Winter didn’t start out to be a chaplain.
He was born in Indiana, the son of William and Helen Winter. His dad was an insurance underwriter and in his youth the family moved first to Atlanta and then New Orleans. Darrell was 13 when his parents decided to send him to live with his Uncle Jack and Aunt Dorothy in Minnesota.
“I started getting in a little bit of trouble. Normal teenage stuff like sneaking out of the house,” says the chaplain. “It was enough that they realized if I continued in that vein, it would continue to get worse.”
Jack Winter was a preacher and taught at Bethany College. Darrell spent that summer helping his uncle at his church and summer camps around the state. He ended up staying in Minnesota through his high school years, then enrolled at Bethany College, where he earned an associate degree in missionary work.

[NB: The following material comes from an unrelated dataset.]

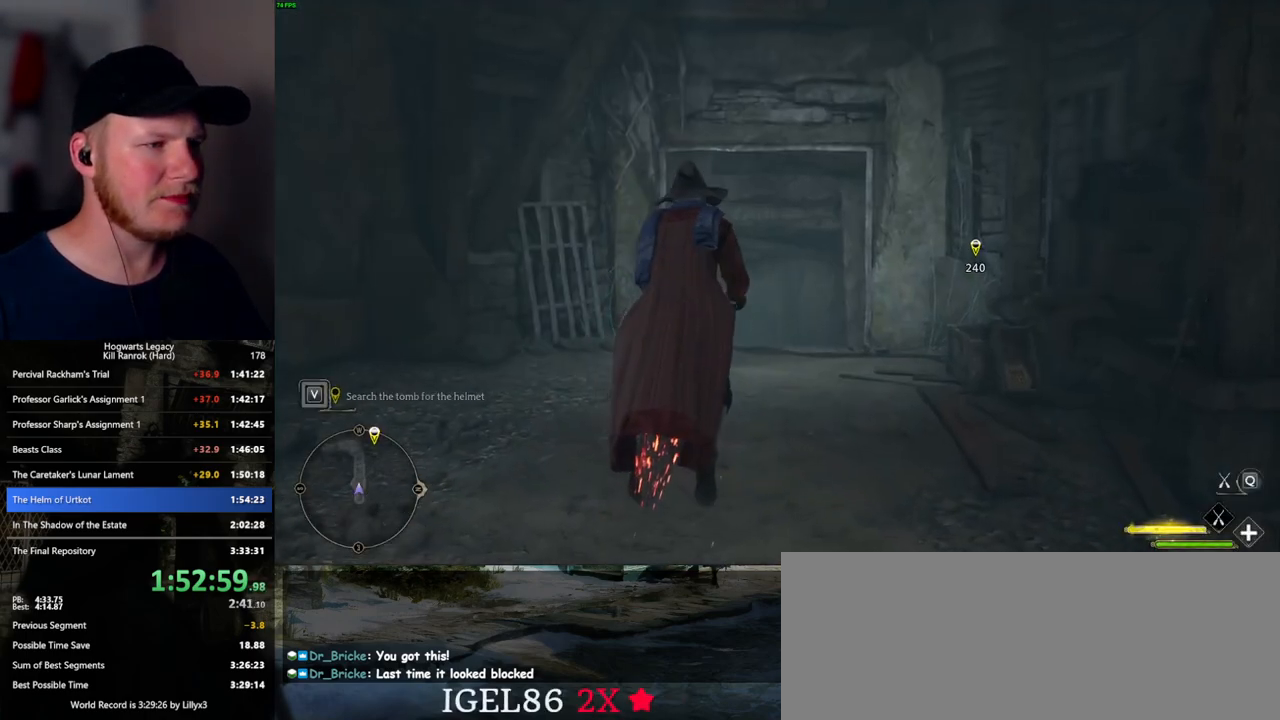
{"keys": ["ctrl_l", "w"], "mouse": ["left"], "events": [[333, "ctrl_l", "down"]]}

After graduation he owned a couple of small businesses, then worked in management for a grocery business. He retired at age 39 and, with his wife Melanie and their three kids, moved to Ruidoso.
Uncle Jack apparently knew where Darrell’s life was headed.
“A few years after I moved to New Mexico and was skiing and doing things I enjoyed, he told me, ‘God’s not going to let you retire.’
My uncle knew what I was trained to do,” says Winter. “Even though I didn’t put that into use during my (business) career, I found that God was calling me into ministry in my retirement years.”
By then, Winter had started volunteering at different churches and was the interim youth pastor at First Baptist Church. “That’s when it started to get serious,” says Darrell.
So, when the chaplain’s position at the racetrack opened up, he applied. The track’s president, Bruce Rimbo, attended First Baptist and had asked the minister there if he knew of someone who would be interested in the chaplaincy.
Winter interviewed with Rick Baugh,
the track general manager. Perhaps the best recommendation for the job came from Baugh’s teen-age son Ben, who at the time was a member of Winter’s mountain bike club.
“Darrell’s the guy for you,” Ben told his dad.